İMAM HATİPLERE ZORLA KAYIT
İmam-Hatip karşıtı laik zihniyet ve paralel yapı son günlerde çocukların zorla İmam-Hatip Liselerine kayıt ettirildiği yalanını ortaya attılar. Tercih etmediği halde çocuklara piyangodan İHL çıkmış, veliler şok olmuş, talebeler ağlaya ağlaya depresyona girmişmiş.

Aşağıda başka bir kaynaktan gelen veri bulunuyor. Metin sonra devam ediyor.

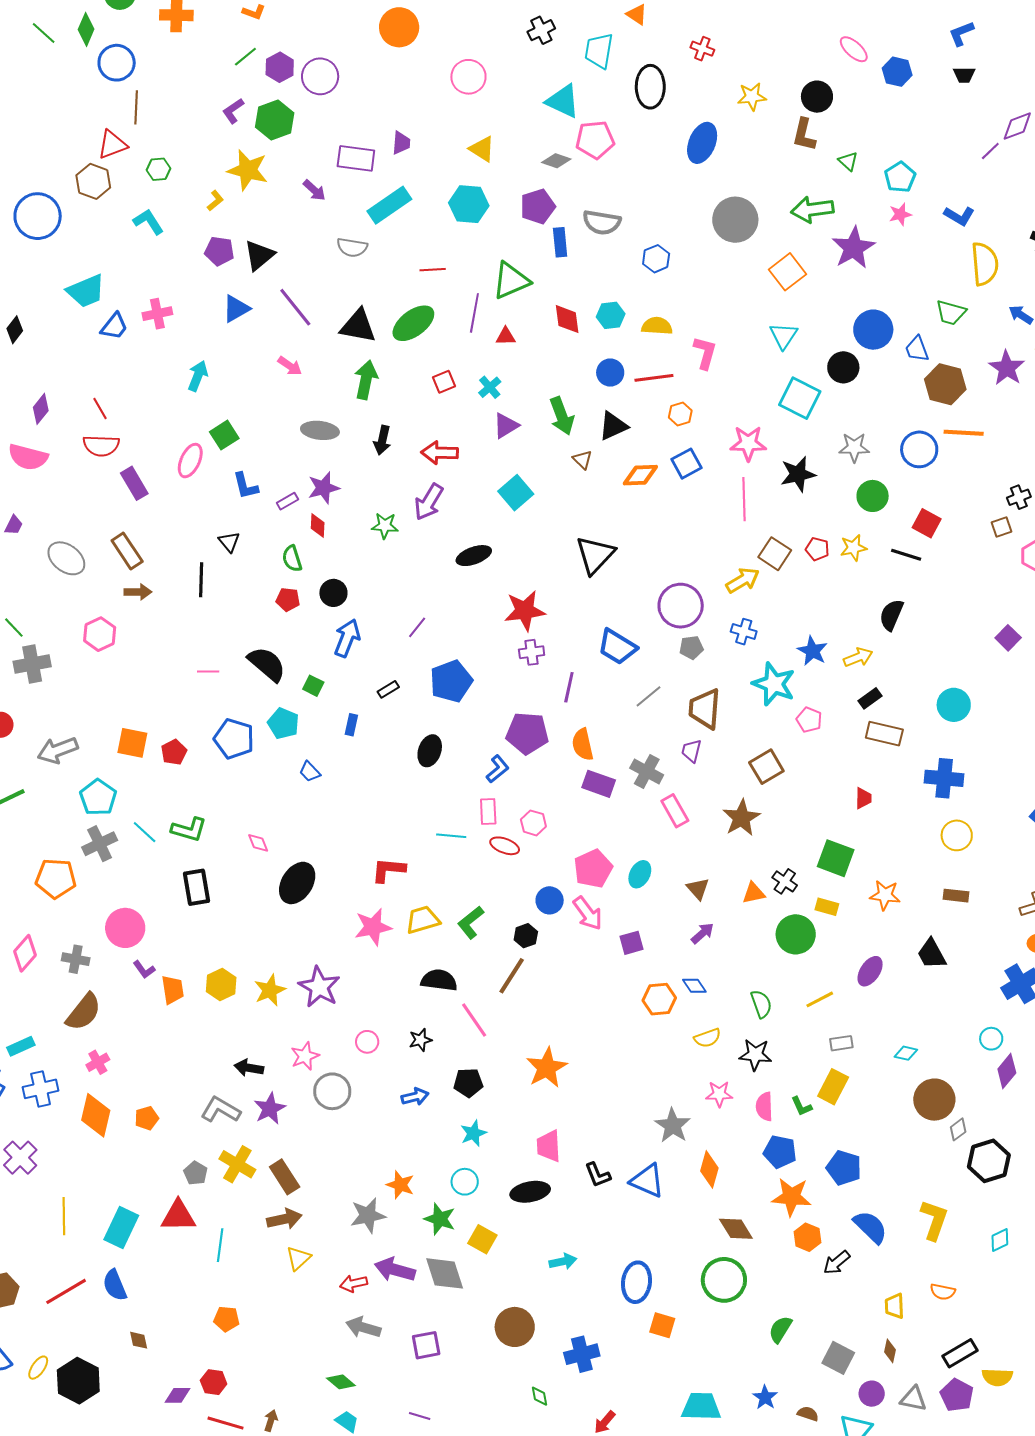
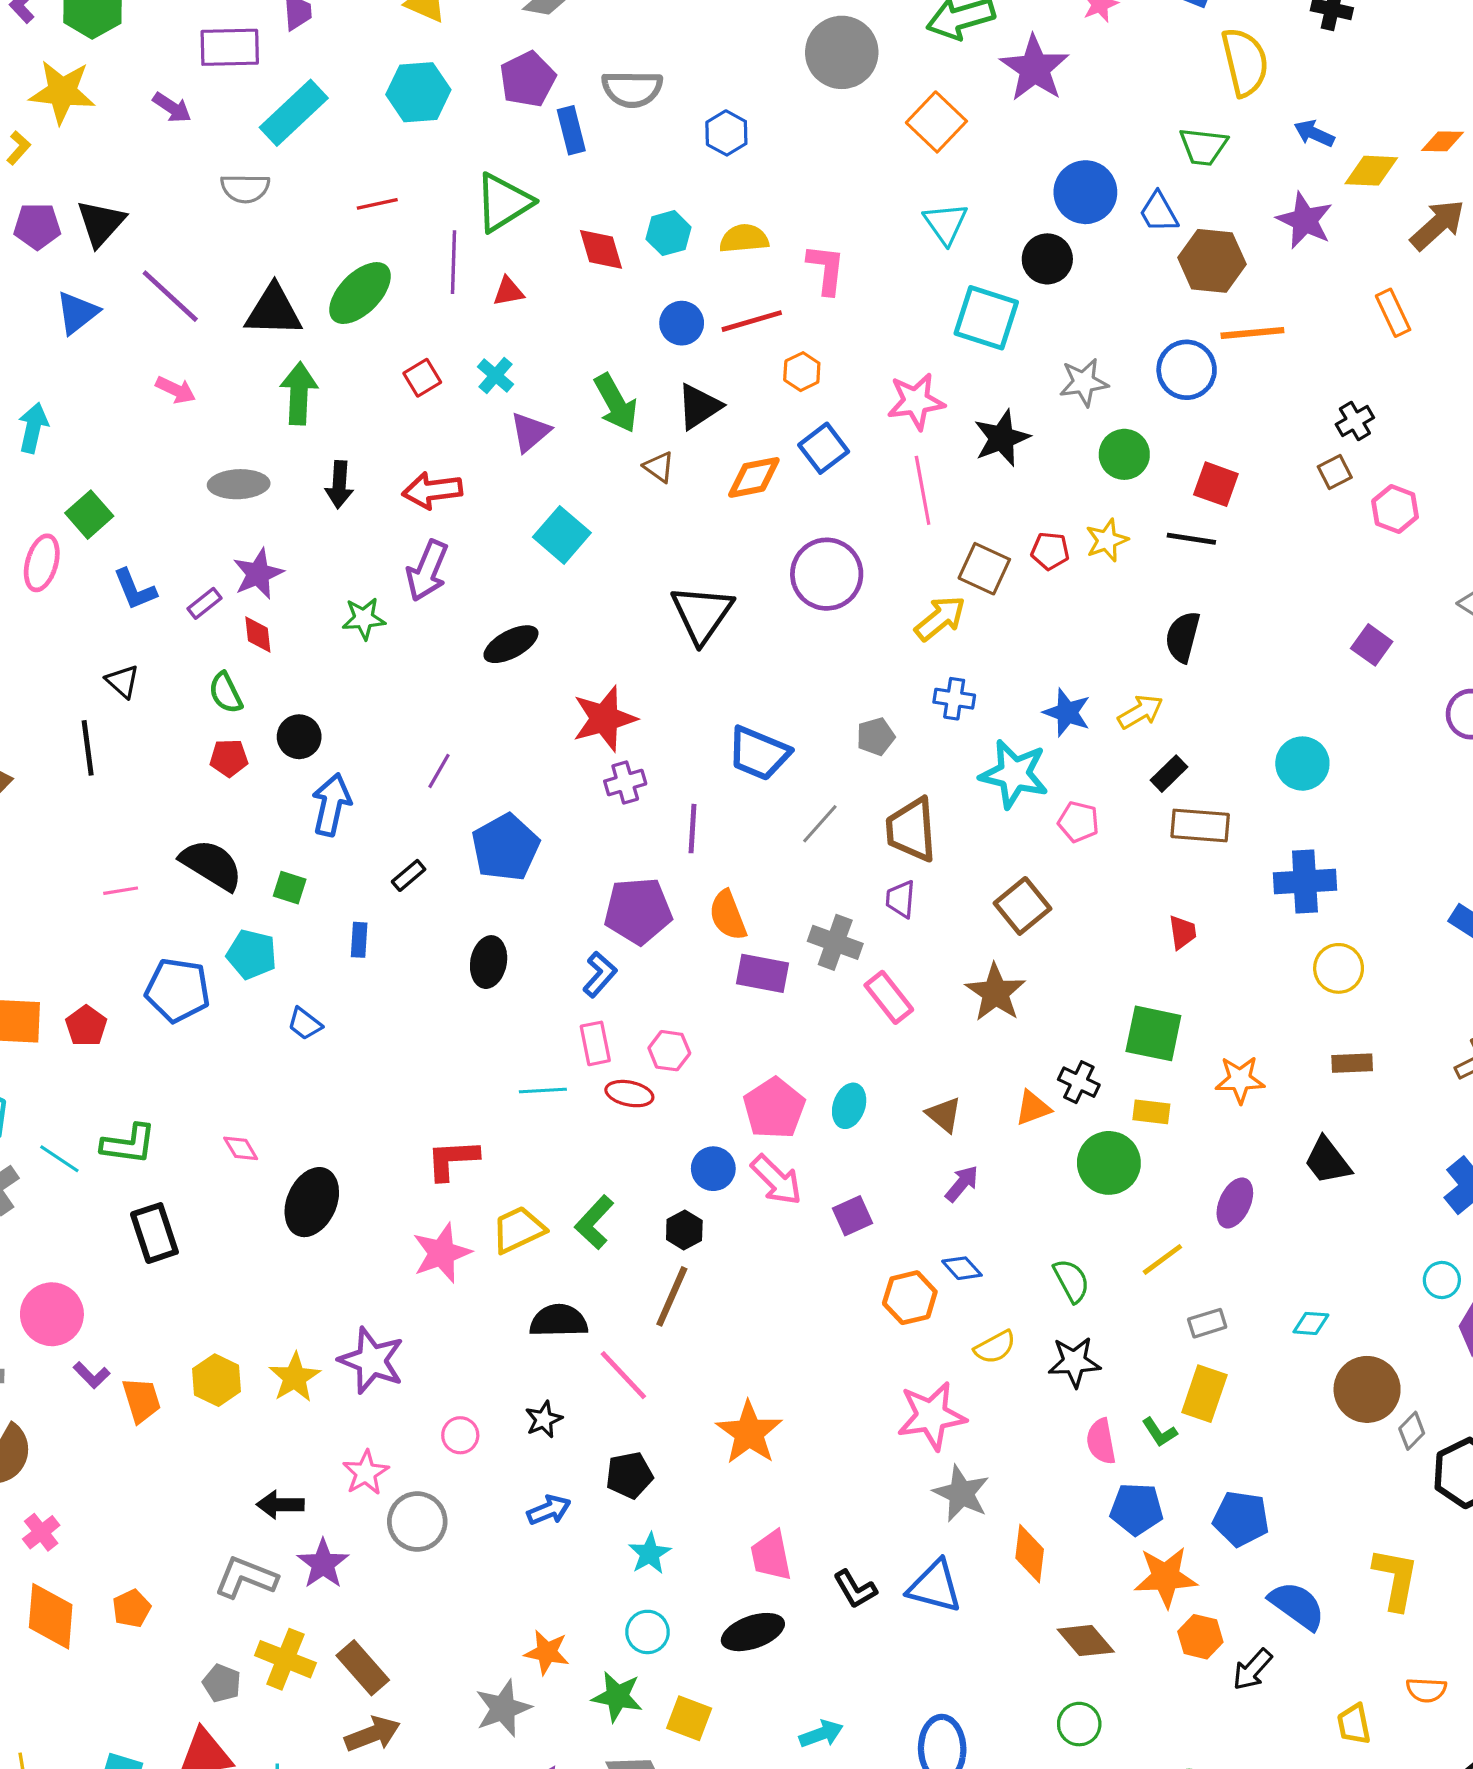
purple circle: (681, 606) -> (827, 574), moved
pink star: (719, 1094) -> (931, 1416), moved, size x1.6
green circle: (724, 1280) -> (1079, 1724), size x0.6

Bu laik zihniyetin 28 Şubat’ta İHL’lilere yaptığı zulmü yeniden anlatmamıza lüzum yok. Bu seneye kadar ki pek çok imam hatip karşıtı öğretmenin orta okulu bitiren öğrencisine İHL’ler alayhinde söylemediğini bırakmadığına ve bir çok velinin de bu yönlendirmelerle imam hatiplere kayıt yaptırmaktan vazgeçtiğine şahit olduk
Paralel yapının da İmam Hatiplerin aleyhinde sarfettikleri cümleleri, İHL’lerin bahçesine kadar gelip kendi okullarının konforunu ve belki de bu konfora bağlı gelişen mucizevi, kerametli, sırlı olaylar yaşanan okullarının ve yurtlarının reklamını yaptıklarını, broşürlerini dağıttıklarını bilmeyen yok.
İmam-Hatip liselerini dindar nesil yetiştirmek ve dini sahih kaynaklarından genç nesillere öğretmek adına cumhurbaşkanımız Tayyip Erdoğan’ın çok önemsediğini biliyoruz. Artık dindar, maneviyata bağlı, bilinçli, özgür düşünebilen nesil yetiştirmek bir devlet politikası haline gelmiş bulunmaktadır.
“Çocuğum yüksek puanlı bir lisede okusun, Kuran, Arapça, din dersleri herhangi bir cemaat çatısı altında nasılsa telafi edilir.” anlayışı yavaş yavaş kırılmaya başlamıştır. Çünkü Gülen cemaati özellikle bize gösterdi ki merkezi Kuran ve sahih sünnet olmayan, özgür düşünmeye ve tartışmaya açık olmayan cemaatler modernizmin taşıyıcılığını yaparken dindarlaştırma görüntüsü altında kendi otoritelerine adanmışlar yetiştirmekteler.
Bu bakımdan Tayyip Erdoğan’ın can suyu verdik dediği İHL’lerin önemi bir kez daha ortaya çıkmıştır kanaatindeyiz. Kimse kimsenin çocuğunu zorla bir okula gönderemez, yönlendiremez. Bu okullar “Benim çocuğum kaç puan alır, atom mühendisi mi olur tıpa mı yerleşir, kaç para kazanır” diyenler için hala çok şey ifade etmeyecektir. Ancak gençlerin seküler hayatından ziyade Müslümanca yaşamayı, İslami düşünceyi ve ümmet için neler yapılabileceğini önemseyenler için olağanüstü bir öneme sahiptir.